Do any of y'all have any experience with this, or has anyone seen anyone else do it? I did some searching on here and found some limited information. Basically I ask my hall, they ask the local out there, the local out there decides if they want me, my hall approves it? Do any of y'all think I have a shot at this? I damn sure don't wanna have to move out there and work for a ratty contractor and wait to get back in to the program. I waited over a year to get in down here. Making 9 bucks an hour without benefits is not really what I want to do. That being said, if push comes to shove that's what I will do, because I am young and dont want to waste my life down here. Plus I think I have a real shot at having a future with this girl. Bottom line, I am going but I don't want to leave the union behind. I'd hate that. 

Any and all advice would be much appreciated. Thanks


----------



## Sliver (Mar 5, 2009)

Talk to a BA at the hall or director JATC of the local you want to transfer to and ask them about transferring. First you will need to know if they will be able to take you directly into their program. As an apprentice you shouldn't have too many issues transferring. In my third year class I have 2 guys that transferred neighboring locals.


----------



## Stringz (Sep 27, 2012)

Sliver said:


> Talk to a BA at the hall or director JATC of the local you want to transfer to and ask them about transferring. First you will need to know if they will be able to take you directly into their program. As an apprentice you shouldn't have too many issues transferring. In my third year class I have 2 guys that transferred neighboring locals.


awesome. I suppose if worse comes to worse I could try to transfer in as a C.W./C.E. but I'd hate to do that to be honest. 

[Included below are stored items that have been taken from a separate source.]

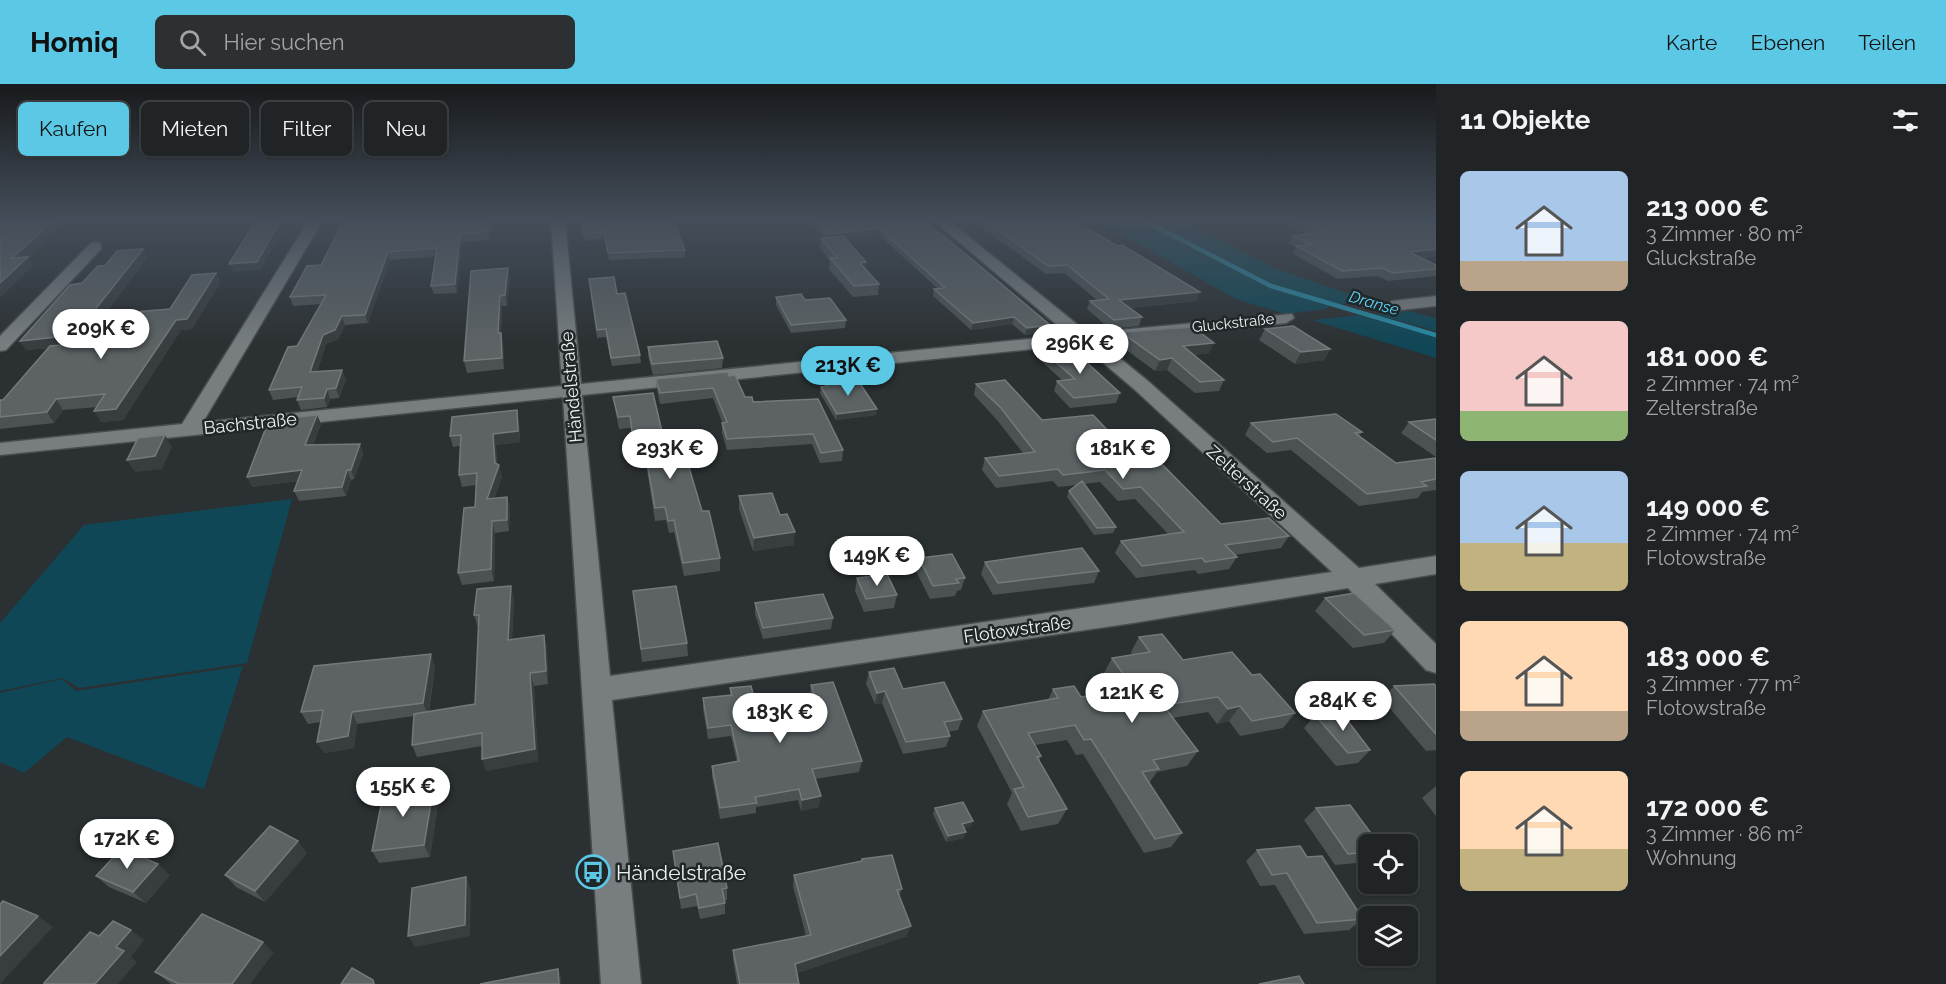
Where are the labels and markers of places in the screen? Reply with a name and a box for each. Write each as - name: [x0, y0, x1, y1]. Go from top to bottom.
- pin: 209K €: [52, 309, 150, 360]
- pin: 296K €: [1031, 324, 1129, 375]
- pin: 213K €: [799, 346, 897, 397]
- pin: 293K €: [621, 429, 719, 480]
- pin: 181K €: [1074, 429, 1172, 480]
- pin: 149K €: [828, 536, 926, 587]
- pin: 121K €: [1083, 673, 1181, 724]
- pin: 284K €: [1294, 681, 1392, 732]
- pin: 183K €: [731, 693, 829, 744]
- pin: 155K €: [354, 767, 452, 818]
- pin: 172K €: [78, 819, 176, 870]
- bus stop icon: Händelstraße: [575, 854, 611, 890]
- place label: Händelstraße: [616, 860, 746, 885]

anyone else have any advice?


----------



## jza (Oct 31, 2009)

Ya, don't relocate for a girl.


----------



## Shockdoc (Mar 4, 2010)

Wise man once told me, you'll never which way the wind blows until you get out there and feel it.


----------



## Stringz (Sep 27, 2012)

jza said:


> Ya, don't relocate for a girl.


That's good advice and I appreciate it. That being said I have a bunch of friends out there as it is, and have been wanting to move for a while now. Girl or no girl I am going to denver...Union or not. I am tired of being where I am and I love it out there. I guess that wasn't quite the advice I was looking for but I appreciate it. Even if the whole relationship was to fall apart, I would at least still be in a place infinitely more cool and interesting than where I am now. I don't have much family here and most of my friends have left. Good lookin out though


----------



## fistofbolts (Jan 25, 2014)

I transferred no problem. It all depends if they have openings and work. or if they are willing. You won't get in trouble for checking it out, life happens. start with emailing the director for Denver's jatc. Last year a guy from my class tried to transfer there but there wasn't work and they wouldn't take him. Things might of changed by now. My transfer went great though, My first local didn't want to let me go but understood and the committee put in a great word for me.


----------